Start of Block

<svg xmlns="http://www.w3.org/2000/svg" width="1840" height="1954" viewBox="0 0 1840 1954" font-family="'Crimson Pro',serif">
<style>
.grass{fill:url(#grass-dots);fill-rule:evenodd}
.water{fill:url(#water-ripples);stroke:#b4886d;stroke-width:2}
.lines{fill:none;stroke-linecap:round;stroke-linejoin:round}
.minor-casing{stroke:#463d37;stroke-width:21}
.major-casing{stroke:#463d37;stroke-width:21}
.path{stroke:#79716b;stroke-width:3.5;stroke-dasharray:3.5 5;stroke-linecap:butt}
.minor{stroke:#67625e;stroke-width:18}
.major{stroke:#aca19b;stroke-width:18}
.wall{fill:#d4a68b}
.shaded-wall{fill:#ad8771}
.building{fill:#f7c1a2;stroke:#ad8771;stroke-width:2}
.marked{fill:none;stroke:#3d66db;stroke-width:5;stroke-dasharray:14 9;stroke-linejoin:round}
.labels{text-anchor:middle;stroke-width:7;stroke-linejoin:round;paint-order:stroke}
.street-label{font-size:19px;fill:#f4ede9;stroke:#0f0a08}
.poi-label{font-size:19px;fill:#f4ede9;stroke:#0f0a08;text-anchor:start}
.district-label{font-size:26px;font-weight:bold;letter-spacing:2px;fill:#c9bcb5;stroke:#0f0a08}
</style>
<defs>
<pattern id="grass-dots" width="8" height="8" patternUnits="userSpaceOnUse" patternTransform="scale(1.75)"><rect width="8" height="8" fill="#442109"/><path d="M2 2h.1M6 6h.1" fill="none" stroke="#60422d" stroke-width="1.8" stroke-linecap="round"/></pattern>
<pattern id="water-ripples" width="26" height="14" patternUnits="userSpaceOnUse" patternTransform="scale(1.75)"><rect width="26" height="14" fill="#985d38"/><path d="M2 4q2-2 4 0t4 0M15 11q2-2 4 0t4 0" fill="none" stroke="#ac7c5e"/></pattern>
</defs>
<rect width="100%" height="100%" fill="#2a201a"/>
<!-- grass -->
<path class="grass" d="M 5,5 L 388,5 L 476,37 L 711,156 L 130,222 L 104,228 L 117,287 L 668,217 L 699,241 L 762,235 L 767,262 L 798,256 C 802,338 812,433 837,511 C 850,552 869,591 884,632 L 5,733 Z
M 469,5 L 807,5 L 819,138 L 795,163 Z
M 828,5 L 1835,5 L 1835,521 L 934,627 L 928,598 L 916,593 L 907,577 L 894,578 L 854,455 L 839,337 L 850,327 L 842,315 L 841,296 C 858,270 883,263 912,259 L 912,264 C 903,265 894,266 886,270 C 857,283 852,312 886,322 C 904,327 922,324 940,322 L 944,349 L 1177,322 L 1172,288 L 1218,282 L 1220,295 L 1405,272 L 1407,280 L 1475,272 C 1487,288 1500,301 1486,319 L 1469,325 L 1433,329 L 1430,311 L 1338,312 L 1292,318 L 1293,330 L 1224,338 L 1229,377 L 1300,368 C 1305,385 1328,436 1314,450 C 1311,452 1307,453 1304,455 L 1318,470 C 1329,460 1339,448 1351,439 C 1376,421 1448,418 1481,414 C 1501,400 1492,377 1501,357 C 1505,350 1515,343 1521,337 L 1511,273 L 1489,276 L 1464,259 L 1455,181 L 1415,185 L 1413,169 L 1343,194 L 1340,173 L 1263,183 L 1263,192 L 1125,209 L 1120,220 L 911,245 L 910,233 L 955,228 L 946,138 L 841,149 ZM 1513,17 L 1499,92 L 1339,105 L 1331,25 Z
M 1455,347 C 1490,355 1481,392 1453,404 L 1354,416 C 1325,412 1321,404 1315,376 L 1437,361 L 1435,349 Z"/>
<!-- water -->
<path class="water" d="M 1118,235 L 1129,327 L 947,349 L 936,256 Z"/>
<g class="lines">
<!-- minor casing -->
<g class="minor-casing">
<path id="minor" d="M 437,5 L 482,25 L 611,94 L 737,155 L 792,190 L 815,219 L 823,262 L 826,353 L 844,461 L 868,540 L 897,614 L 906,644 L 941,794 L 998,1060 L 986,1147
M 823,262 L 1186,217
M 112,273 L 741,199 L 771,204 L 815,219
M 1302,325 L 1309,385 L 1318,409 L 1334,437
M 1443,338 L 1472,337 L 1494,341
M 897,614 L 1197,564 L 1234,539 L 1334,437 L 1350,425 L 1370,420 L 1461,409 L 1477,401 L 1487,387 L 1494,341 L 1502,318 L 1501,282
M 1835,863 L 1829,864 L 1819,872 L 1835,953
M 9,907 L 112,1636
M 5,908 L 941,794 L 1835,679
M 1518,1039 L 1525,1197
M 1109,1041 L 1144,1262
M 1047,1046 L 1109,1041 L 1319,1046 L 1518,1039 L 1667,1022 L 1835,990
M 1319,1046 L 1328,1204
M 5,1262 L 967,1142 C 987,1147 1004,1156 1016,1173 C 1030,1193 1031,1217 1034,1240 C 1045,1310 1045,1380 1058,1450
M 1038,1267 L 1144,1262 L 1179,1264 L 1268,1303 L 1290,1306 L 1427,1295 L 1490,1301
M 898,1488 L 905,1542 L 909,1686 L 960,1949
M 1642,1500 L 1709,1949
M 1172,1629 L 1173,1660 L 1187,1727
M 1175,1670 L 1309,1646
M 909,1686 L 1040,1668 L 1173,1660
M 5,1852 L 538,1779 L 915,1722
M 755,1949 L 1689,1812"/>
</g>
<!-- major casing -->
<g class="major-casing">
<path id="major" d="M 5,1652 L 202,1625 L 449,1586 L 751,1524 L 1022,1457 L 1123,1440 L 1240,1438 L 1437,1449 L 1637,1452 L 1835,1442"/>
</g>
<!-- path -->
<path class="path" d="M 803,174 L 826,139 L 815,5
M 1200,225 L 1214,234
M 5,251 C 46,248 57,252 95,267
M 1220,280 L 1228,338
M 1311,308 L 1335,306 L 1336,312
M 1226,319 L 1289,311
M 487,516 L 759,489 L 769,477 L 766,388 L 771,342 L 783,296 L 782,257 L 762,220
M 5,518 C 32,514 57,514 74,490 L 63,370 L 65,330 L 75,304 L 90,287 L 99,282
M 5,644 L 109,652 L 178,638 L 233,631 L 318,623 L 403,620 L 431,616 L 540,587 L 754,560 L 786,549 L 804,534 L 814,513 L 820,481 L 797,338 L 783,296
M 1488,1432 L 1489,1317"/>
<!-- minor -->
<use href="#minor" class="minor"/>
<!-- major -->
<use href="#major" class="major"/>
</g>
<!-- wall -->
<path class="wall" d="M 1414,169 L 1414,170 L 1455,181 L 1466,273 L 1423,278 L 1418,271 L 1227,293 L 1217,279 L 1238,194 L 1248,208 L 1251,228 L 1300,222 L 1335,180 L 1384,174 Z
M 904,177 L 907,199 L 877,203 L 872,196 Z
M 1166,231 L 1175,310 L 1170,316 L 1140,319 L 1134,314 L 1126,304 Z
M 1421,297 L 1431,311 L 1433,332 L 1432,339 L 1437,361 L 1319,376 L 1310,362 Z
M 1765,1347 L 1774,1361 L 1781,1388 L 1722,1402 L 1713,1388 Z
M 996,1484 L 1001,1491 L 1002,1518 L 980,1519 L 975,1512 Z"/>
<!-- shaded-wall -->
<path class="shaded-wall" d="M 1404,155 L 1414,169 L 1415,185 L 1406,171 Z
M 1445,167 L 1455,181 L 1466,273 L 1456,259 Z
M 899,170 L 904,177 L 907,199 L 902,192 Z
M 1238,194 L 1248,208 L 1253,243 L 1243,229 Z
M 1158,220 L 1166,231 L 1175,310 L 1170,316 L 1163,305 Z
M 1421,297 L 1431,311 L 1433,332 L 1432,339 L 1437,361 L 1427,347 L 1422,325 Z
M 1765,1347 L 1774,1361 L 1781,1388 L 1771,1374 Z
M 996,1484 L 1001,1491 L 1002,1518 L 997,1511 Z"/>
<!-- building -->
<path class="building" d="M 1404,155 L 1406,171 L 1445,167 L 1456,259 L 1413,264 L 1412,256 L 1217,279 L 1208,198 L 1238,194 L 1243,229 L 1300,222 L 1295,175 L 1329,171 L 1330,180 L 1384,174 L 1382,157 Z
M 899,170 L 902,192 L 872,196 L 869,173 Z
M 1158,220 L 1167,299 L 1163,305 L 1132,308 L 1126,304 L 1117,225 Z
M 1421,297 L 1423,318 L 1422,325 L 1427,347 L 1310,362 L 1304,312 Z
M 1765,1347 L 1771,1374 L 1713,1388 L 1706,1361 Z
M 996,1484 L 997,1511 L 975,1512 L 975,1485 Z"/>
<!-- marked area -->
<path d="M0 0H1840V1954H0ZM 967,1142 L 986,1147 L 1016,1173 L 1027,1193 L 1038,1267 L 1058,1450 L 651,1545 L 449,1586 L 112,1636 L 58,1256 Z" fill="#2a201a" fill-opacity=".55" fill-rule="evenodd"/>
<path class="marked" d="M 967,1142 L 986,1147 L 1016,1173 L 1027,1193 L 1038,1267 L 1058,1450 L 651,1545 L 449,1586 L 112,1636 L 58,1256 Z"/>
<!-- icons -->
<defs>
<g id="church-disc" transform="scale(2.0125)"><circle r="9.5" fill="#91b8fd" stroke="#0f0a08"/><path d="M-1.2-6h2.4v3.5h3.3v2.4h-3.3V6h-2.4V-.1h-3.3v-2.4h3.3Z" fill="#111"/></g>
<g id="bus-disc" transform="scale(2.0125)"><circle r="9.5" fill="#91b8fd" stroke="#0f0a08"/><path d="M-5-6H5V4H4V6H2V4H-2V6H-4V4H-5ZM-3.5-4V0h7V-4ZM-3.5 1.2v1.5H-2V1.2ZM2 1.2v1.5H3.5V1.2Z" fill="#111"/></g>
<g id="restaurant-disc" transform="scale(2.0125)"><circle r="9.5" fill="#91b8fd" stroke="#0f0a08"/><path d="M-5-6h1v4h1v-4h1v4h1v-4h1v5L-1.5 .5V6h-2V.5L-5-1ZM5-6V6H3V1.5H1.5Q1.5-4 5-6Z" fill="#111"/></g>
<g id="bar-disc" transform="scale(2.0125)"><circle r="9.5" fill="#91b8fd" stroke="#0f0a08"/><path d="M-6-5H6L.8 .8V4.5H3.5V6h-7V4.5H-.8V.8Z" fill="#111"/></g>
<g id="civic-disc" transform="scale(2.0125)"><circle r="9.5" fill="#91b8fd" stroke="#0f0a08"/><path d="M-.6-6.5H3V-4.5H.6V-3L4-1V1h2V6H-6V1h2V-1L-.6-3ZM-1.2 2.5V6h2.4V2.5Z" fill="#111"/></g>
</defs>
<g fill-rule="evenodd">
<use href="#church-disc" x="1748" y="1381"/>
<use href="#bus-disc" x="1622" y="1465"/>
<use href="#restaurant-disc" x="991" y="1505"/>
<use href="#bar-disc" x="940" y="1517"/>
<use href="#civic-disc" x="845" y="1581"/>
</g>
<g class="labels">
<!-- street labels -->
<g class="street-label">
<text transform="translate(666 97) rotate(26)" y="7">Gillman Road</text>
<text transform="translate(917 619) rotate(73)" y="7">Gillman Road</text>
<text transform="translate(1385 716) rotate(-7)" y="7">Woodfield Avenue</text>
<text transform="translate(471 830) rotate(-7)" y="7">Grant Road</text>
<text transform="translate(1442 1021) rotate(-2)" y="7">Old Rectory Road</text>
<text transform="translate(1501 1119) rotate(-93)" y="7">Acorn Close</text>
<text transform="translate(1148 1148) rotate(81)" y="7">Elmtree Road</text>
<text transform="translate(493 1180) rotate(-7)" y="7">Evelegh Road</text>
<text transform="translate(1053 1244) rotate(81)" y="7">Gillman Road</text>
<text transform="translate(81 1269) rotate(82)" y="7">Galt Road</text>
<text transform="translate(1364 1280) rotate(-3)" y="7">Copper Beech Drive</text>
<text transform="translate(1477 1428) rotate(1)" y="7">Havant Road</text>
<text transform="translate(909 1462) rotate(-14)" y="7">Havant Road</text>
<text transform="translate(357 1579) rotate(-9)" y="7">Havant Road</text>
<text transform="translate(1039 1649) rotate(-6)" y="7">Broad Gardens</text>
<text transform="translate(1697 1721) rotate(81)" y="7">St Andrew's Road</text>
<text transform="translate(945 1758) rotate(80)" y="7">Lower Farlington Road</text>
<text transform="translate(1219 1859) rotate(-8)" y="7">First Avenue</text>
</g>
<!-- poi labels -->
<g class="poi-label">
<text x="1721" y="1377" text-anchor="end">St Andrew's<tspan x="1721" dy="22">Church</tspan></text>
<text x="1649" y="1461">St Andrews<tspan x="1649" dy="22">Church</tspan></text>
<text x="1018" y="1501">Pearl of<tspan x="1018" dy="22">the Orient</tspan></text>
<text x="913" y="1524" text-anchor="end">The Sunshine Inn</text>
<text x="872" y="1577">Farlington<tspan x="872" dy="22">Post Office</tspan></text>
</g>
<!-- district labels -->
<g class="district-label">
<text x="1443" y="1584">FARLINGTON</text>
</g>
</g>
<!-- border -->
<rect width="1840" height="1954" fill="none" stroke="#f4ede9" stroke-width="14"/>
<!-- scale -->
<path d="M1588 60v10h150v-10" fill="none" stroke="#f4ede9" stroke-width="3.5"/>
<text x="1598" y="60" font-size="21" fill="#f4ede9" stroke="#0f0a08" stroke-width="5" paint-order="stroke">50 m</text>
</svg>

End of Block

## TRY IT
Copy each line of the data that includes the word "lines".

## TASK RESPONSE
.lines{fill:none;stroke-linecap:round;stroke-linejoin:round}
<g class="lines">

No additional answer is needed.